= Adam Jastrzebski =

Adam Jastrzębski (IXI COLOR, Adam-X) was born 1980 in Płock, Poland. He graduated from History of Art at the University of Warsaw and has become a member of massmix collective and vlepvnet community. He is known as a painter, performer, independent art curator and theoretician, Who is obsessed with evolution and quantum physics.

There are many opposite features gathered in the same place to give character to Jastrzębski's art: Natural and artificial, alive and dead, orderly and random. His art is self-referential and establishes a fundamental reflection on the construction of a work of art. Form, color, scale, and space are the main media for him to conduct a study of the central issues of the build, tangibility and morphology of an “artistic body”. The morphology of the works in Jastrzębski's concept is not only about a result of theoretical reflection on the subject of art, but also a “point of arrival” of a movement involving a deep exploration of form.

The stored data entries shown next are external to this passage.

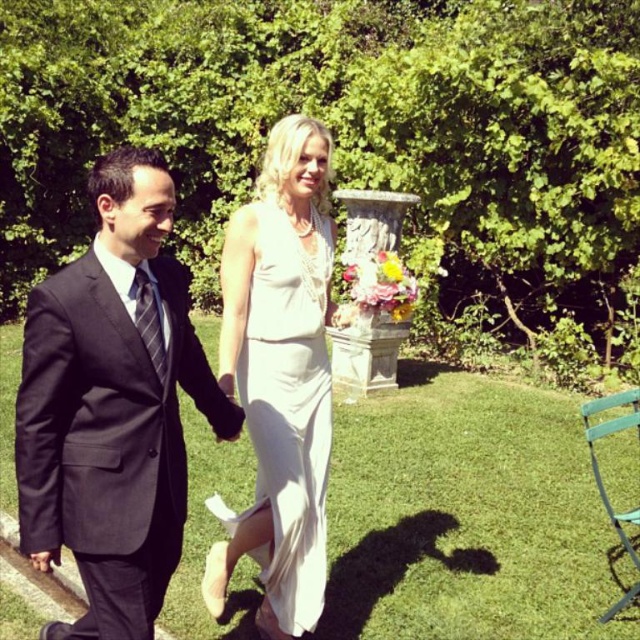
Does green grass at center have a larger size compared to black suit at left?

No, green grass at center is not bigger than black suit at left.

Between green grass at center and black suit at left, which one has more height?

Standing taller between the two is black suit at left.

Where is `green grass at center`? This screenshot has height=640, width=640. green grass at center is located at coordinates (467, 516).

Can you confirm if black suit at left is positioned to the left of white satin dress at center?

Indeed, black suit at left is positioned on the left side of white satin dress at center.

Can you confirm if black suit at left is shorter than white satin dress at center?

No, black suit at left is not shorter than white satin dress at center.

What do you see at coordinates (113, 406) in the screenshot? I see `black suit at left` at bounding box center [113, 406].

The image size is (640, 640). Find the location of `black suit at left`. black suit at left is located at coordinates (113, 406).

Which is behind, point (424, 362) or point (321, 326)?

The point (424, 362) is behind.

Does green grass at center have a smaller size compared to white satin dress at center?

Indeed, green grass at center has a smaller size compared to white satin dress at center.

The height and width of the screenshot is (640, 640). I want to click on green grass at center, so click(467, 516).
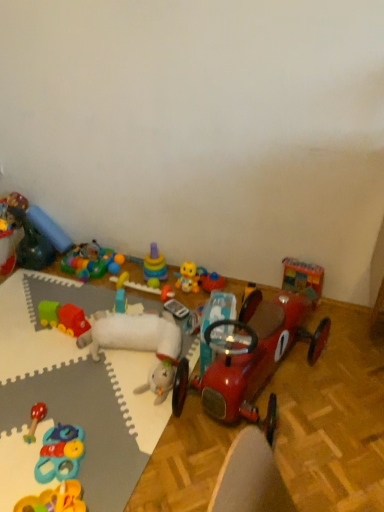
You are a GUI agent. You are given a task and a screenshot of the screen. Output one action in this format:
    pyautogui.click(x=<x>, y=<y>)
    Task: Click on the free point above translucent plastic toy at center, the eighth toy in the right-to-left sequence (from a real-world perspective)
    
    Given the screenshot: What is the action you would take?
    pyautogui.click(x=88, y=253)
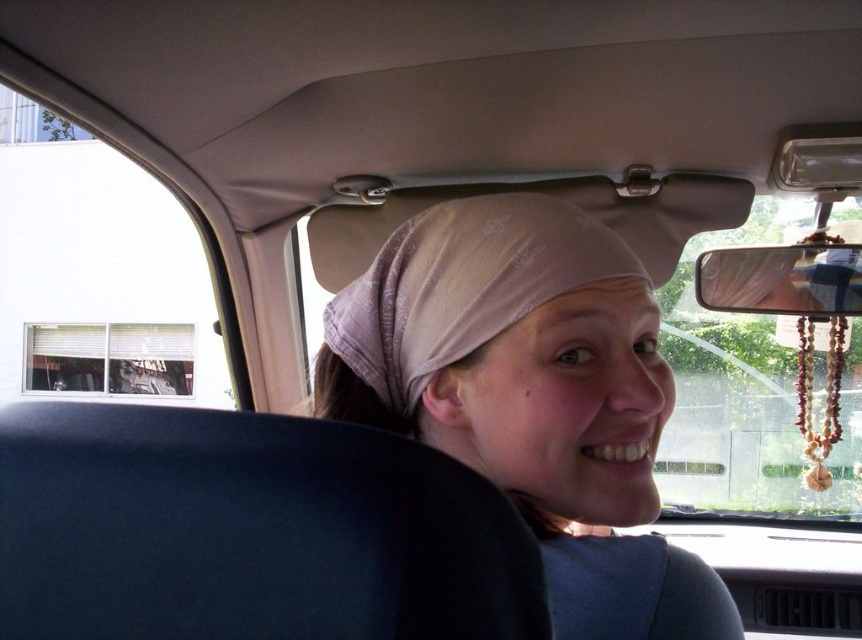
You are sitting in the passenger seat of the car and want to hand the driver a small item. The item is currently in your hand. Considering the distance between you and the pink fabric headscarf at center, can you reach the driver without stretching your arm too much?

The distance between you and the pink fabric headscarf at center is 13.41 inches. Since this distance is relatively short, you can likely reach the driver without needing to stretch your arm excessively.

Looking at this image, you are a passenger in the car and want to reach the dark blue fabric at center to adjust it. Your hand can extend 30 centimeters. Can you reach it?

The dark blue fabric at center is 28.85 centimeters from the camera, so yes, your hand can reach it since it extends 30 centimeters.

You are a passenger in the car and want to adjust the sun visor. The driver is wearing two headscarves. Which headscarf is closer to the sun visor, the pink fabric headscarf at center or the pale pink sheer fabric headscarf at center?

The pale pink sheer fabric headscarf at center is closer to the sun visor because it is positioned above the pink fabric headscarf at center.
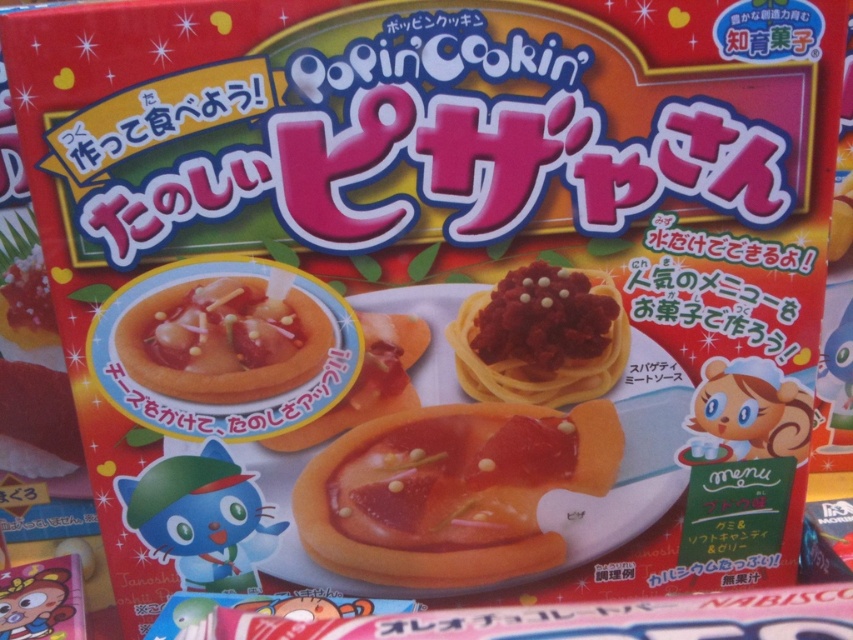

During his artistic work, Jastrzębski has been active under two different pseudonyms. Between 2003 and 2008, he used the pseudonym Adam-X to create a series of projects in public space, mainly murals and street tags. Since 2008 under another pseudonym Ixi Color he has made a number of temporary interventions project in public space, often engaged with performances.

Vinyl has been Jastrzębski's most important project so far. He applied Vinyl foil on plexiglass in an appearance of bacteria culture growing under a microscope. The ongoing project of building pictorial objects is based on two technical principles: growth and accumulation. It explains how the smallest particles in laboratory conditions are not entirely under our control, how natural processes shape an entirely artificial reality, and how our understanding of the world is being tested today.

Jastrzębski has exhibited his works in many galleries in Poland such as Propaganda Gallery, Arsenale Gallery, Interview Gallery, Center for Contemporary Art Ujazdowski Castle. Currently he lives and works in Warsaw.